WORK INSTRUCTION ->
Each line in the entries that has the word "from" has to be copied.

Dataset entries
□ □ □ □ □ □ □
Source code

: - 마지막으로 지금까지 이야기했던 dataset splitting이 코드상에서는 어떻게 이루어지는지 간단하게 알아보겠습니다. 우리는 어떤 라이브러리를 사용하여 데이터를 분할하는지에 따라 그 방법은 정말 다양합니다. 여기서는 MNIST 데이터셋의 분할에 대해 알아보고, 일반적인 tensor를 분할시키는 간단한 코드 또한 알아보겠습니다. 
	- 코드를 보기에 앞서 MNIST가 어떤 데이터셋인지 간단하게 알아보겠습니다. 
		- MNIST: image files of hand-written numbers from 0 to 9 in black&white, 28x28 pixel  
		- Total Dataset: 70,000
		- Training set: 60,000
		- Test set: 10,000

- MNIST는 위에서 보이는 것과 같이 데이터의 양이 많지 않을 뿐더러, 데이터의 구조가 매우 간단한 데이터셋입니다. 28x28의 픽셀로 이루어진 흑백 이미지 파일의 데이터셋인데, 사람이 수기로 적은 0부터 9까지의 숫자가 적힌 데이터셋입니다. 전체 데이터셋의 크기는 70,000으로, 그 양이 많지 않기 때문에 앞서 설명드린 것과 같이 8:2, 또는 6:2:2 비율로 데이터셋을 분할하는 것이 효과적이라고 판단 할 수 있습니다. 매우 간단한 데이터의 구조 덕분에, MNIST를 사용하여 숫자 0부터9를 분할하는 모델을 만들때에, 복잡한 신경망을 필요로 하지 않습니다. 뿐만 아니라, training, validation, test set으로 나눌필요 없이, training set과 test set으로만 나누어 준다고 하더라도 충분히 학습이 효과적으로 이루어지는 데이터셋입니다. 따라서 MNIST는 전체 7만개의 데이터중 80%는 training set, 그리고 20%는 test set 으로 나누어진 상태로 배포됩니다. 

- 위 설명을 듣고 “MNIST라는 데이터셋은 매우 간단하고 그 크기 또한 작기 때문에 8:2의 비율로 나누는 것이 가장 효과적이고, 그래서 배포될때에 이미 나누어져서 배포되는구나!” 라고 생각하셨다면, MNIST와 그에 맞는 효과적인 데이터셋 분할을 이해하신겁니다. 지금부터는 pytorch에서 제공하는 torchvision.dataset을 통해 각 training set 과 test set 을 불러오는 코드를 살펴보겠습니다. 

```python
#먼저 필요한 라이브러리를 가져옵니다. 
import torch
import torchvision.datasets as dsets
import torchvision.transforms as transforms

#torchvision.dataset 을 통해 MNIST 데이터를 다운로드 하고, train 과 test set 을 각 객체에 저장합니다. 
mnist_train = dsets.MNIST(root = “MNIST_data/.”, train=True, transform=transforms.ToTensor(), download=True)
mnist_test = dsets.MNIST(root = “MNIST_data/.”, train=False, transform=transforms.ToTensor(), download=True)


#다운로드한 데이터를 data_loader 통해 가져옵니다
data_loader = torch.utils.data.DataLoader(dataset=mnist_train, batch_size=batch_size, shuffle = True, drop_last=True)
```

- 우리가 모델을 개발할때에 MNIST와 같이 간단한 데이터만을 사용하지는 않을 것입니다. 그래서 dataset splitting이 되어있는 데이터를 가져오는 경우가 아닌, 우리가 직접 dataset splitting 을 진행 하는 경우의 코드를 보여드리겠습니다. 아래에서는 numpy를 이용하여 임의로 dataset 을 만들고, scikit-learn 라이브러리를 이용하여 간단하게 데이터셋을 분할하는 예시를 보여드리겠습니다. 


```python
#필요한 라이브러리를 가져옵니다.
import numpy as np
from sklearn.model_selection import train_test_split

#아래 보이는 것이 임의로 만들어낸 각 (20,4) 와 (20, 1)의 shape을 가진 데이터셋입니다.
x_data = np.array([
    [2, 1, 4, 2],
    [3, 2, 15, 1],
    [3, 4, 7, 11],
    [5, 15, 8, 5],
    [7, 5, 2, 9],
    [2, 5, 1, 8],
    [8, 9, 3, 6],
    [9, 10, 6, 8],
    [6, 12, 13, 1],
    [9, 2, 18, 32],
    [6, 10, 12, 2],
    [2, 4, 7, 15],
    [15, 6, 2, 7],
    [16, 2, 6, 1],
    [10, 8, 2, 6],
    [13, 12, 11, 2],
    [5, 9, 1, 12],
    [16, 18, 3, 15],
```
□ □ □ □ □ □ □
REPLY ->
		- MNIST: image files of hand-written numbers from 0 to 9 in black&white, 28x28 pixel  
from sklearn.model_selection import train_test_split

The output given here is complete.